TRANSGENIC EXPRESSION OF A GENE ENCODING A SYNTHETIC ANTIMICROBIAL PEPTIDE INHIBITS FUNGAL GROWTH IN PLANTA AND IN VITRO

Authors: Cary, Jeffrey; Rajasekaran, Kanniah - Rajah; JAYNES, JESSE - DEMEGEN INC.,PITTS,PA; Cleveland, Thomas

Submitted to: Plant Science
Publication Type: Peer Reviewed Journal
Publication Acceptance Date: 12/17/1999
Publication Date: N/A
Citation: N/A

Interpretive Summary: Plants defend themselves from microbial and insect pests by producing a number of different compounds that are toxic to the invading organism. However these defense mechanisms are often inadequate to protect the plant and need to be supplemented with synthetic, chemical pesticides. Using tobacco as a model system, we have genetically introduced a gene into the plants that enables them to produce a small peptide that has been shown to be toxic to fungal and bacterial plant pathogens. The peptide does not harm mammalian cells at the levels required to kill microbial pathogens. We identified tobacco plants carrying the peptide gene and many of these plants demonstrated increased resistance to attack by both bacterial and fungal pathogens. Successful transfer and expression of the peptide gene in commercially important crop plants such as cotton, peanut and corn will reduce the need for treating these crops with chemical pesticides thus reducing production costs for farmers. Less dependence on chemical pesticides will also be of benefit to the environment.

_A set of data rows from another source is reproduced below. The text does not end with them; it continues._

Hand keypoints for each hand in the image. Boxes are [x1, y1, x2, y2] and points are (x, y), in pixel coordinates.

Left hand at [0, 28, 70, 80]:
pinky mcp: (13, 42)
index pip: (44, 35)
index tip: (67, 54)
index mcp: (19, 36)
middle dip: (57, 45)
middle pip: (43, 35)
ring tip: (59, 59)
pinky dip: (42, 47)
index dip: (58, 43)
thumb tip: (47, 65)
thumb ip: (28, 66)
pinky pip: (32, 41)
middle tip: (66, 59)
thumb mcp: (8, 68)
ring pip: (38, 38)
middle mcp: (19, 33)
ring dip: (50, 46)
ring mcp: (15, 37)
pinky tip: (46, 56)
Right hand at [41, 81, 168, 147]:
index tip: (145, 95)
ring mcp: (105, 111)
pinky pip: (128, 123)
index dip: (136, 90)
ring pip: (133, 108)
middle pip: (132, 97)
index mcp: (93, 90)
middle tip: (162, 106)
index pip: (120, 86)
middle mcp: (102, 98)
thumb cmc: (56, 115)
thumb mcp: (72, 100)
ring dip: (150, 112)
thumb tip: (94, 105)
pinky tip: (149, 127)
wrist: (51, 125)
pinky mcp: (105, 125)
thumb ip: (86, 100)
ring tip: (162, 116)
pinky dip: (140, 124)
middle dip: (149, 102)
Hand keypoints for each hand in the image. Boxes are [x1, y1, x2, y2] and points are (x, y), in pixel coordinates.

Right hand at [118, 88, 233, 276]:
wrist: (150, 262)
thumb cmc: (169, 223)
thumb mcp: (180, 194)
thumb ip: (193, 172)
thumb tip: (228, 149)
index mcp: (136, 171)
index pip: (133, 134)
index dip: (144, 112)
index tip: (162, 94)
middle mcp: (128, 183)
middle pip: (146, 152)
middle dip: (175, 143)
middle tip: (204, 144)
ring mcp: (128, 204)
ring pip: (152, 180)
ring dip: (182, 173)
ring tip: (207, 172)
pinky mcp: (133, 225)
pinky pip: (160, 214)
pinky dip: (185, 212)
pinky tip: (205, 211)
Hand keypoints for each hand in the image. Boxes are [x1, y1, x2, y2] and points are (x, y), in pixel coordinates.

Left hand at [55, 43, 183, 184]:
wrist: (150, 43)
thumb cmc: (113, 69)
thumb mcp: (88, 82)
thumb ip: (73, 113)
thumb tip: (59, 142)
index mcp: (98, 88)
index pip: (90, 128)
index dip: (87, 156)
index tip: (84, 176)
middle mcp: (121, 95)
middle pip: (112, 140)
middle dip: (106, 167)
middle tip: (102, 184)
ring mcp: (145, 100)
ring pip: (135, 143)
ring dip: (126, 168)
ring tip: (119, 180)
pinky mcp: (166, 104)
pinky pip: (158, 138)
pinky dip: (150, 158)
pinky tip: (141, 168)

Technical Abstract: Transgenic tobacco plants producing the synthetic antimicrobial peptide D4E1, encoded by a gene under the control of an enhanced cauliflower mosaic virus 35S RNA promoter, were obtained by Agrobacterium-mediated transformation. Successful transformation was demonstrated by PCR and Southern hybridization analysis of tobacco DNAs. Expression of the synthetic D4E1 gene was shown by RT-PCR of tobacco mRNA. Crude protein extracts from leaf tissue of transformed plants significantly reduced the number of fungal colonies arising from germinating conidia of Aspergillus flavus and Verticillium dahliae by up to 75 percent and 99 percent, respectively, compared to extracts from plants transformed with pBI121. Compared to negative controls, tobacco plants expressing the D4E1 gene showed greater levels of disease resistance in planta to the fungal pathogen, Colletotrichum destructivum, which causes anthracnose.